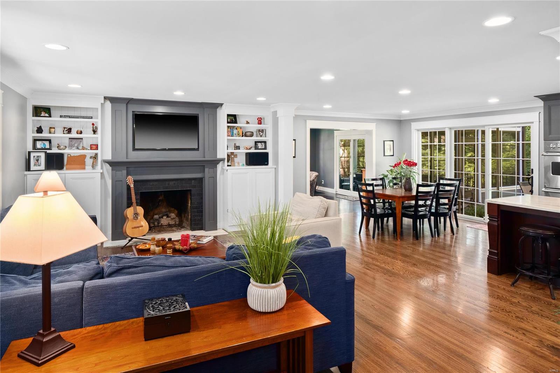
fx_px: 342
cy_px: 186
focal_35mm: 22
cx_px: 280
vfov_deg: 57.2
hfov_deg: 78.6
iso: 400
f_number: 7.1
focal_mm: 11
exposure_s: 1/1.67
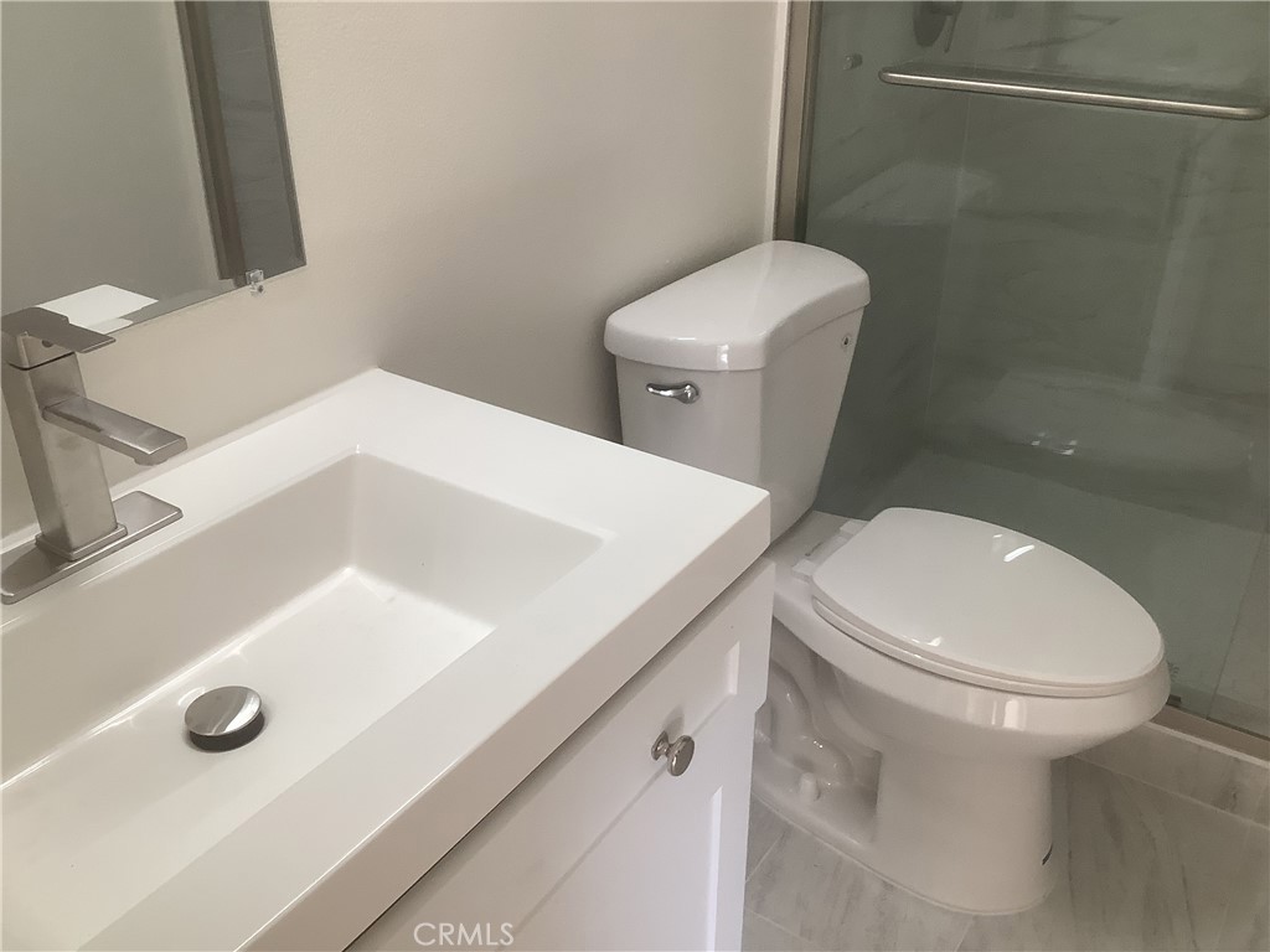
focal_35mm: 31
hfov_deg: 58.4
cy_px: 476
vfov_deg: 45.4
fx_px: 1137
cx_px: 635
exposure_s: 1/60
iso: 64
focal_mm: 3.3
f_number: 2.4
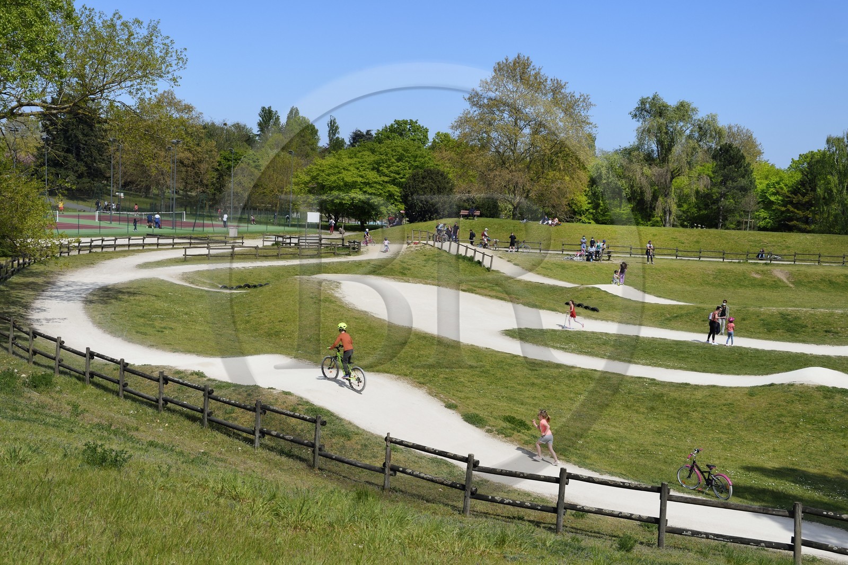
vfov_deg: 29.2
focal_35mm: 46
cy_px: 282
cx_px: 424
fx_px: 1083
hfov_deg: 42.8
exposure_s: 1/320
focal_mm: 46
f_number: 13
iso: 200
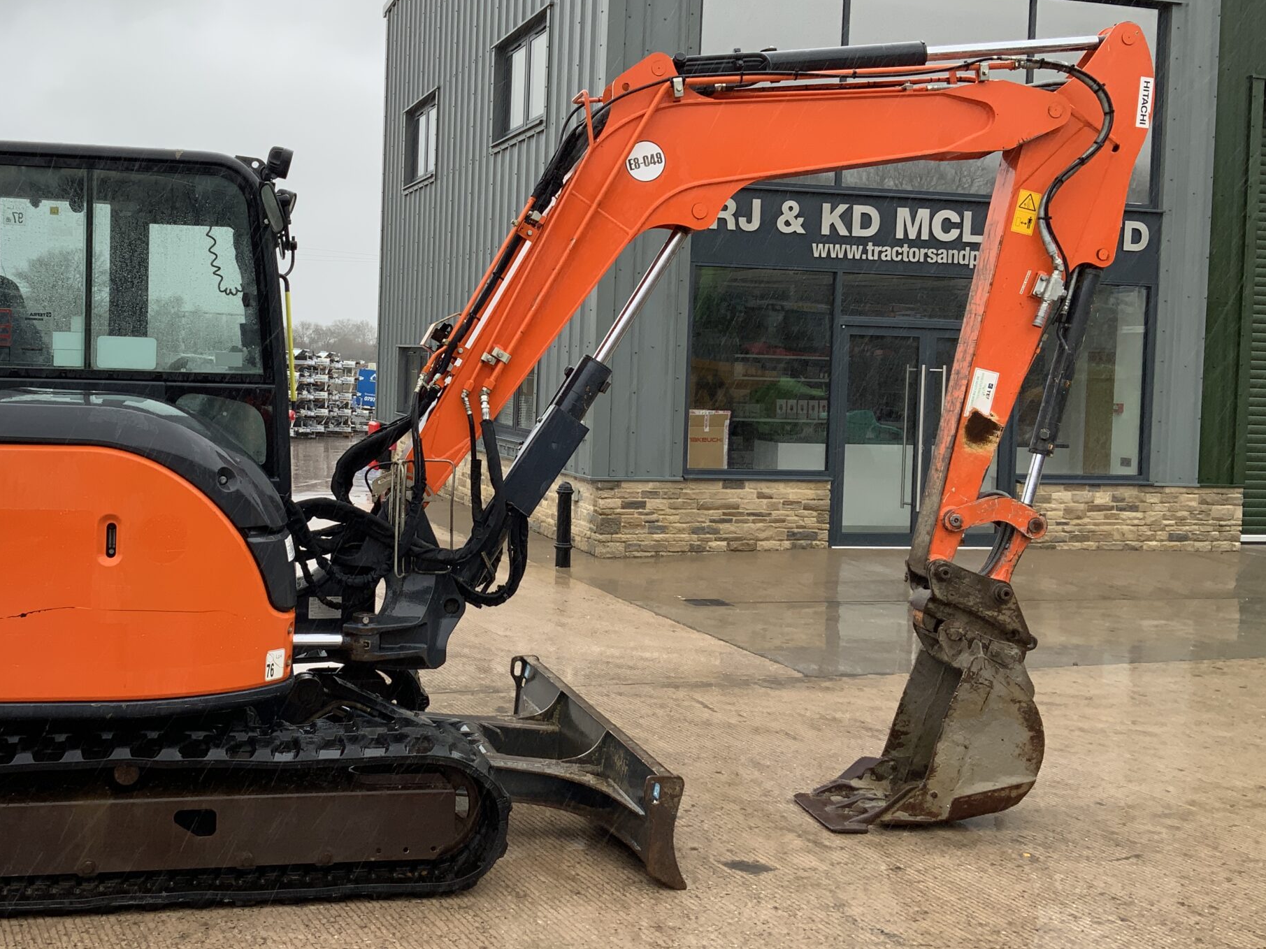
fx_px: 1499
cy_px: 406
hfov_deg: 45.4
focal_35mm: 41
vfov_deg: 35.1
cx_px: 467
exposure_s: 1/124
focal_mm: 3
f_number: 1.8
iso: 16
☆ ☆ ☆
■ **Problem description**
Skip every picture and retype only the lines from the line with "focal_mm: 3.3" through the last line of the listing, both ends included, exactly as they appear.

■ **Problem solution**
focal_mm: 3.3
f_number: 2.4
vfov_deg: 29.2
focal_35mm: 46
cy_px: 282
cx_px: 424
fx_px: 1083
hfov_deg: 42.8
exposure_s: 1/320
focal_mm: 46
f_number: 13
iso: 200
fx_px: 1499
cy_px: 406
hfov_deg: 45.4
focal_35mm: 41
vfov_deg: 35.1
cx_px: 467
exposure_s: 1/124
focal_mm: 3
f_number: 1.8
iso: 16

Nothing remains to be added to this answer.